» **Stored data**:
----

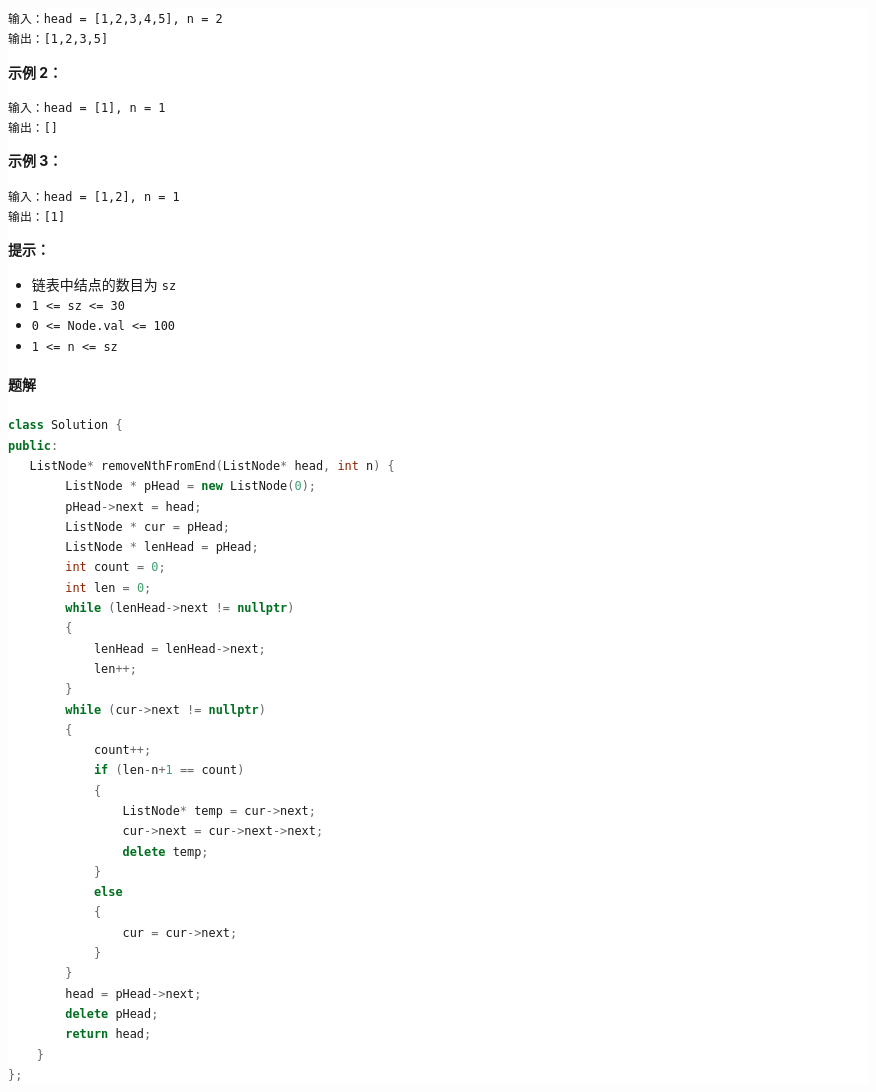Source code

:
 ```
输入：head = [1,2,3,4,5], n = 2
输出：[1,2,3,5]
```

**示例 2：**

```
输入：head = [1], n = 1
输出：[]
```

**示例 3：**

```
输入：head = [1,2], n = 1
输出：[1]
```

**提示：**

- 链表中结点的数目为 `sz`
- `1 <= sz <= 30`
- `0 <= Node.val <= 100`
- `1 <= n <= sz`

#### **题解**

```C++
class Solution {
public:
   ListNode* removeNthFromEnd(ListNode* head, int n) {
        ListNode * pHead = new ListNode(0);
        pHead->next = head;
        ListNode * cur = pHead;
        ListNode * lenHead = pHead;
        int count = 0;
        int len = 0;
        while (lenHead->next != nullptr)
        {
            lenHead = lenHead->next;
            len++;
        }
        while (cur->next != nullptr)
        {
            count++;
            if (len-n+1 == count)
            {
                ListNode* temp = cur->next;
                cur->next = cur->next->next;
                delete temp;
            }
            else
            {
                cur = cur->next;
            }
        }
        head = pHead->next;
        delete pHead;
        return head;
    }
};
```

----

» **WHAT TO DO**:
Would you write out all of the data exactly as it stands, without the pictures?

» **WRITTEN RESPONSE**:
Source code

:
 ```
输入：head = [1,2,3,4,5], n = 2
输出：[1,2,3,5]
```

**示例 2：**

```
输入：head = [1], n = 1
输出：[]
```

**示例 3：**

```
输入：head = [1,2], n = 1
输出：[1]
```

**提示：**

- 链表中结点的数目为 `sz`
- `1 <= sz <= 30`
- `0 <= Node.val <= 100`
- `1 <= n <= sz`

#### **题解**

```C++
class Solution {
public:
   ListNode* removeNthFromEnd(ListNode* head, int n) {
        ListNode * pHead = new ListNode(0);
        pHead->next = head;
        ListNode * cur = pHead;
        ListNode * lenHead = pHead;
        int count = 0;
        int len = 0;
        while (lenHead->next != nullptr)
        {
            lenHead = lenHead->next;
            len++;
        }
        while (cur->next != nullptr)
        {
            count++;
            if (len-n+1 == count)
            {
                ListNode* temp = cur->next;
                cur->next = cur->next->next;
                delete temp;
            }
            else
            {
                cur = cur->next;
            }
        }
        head = pHead->next;
        delete pHead;
        return head;
    }
};
```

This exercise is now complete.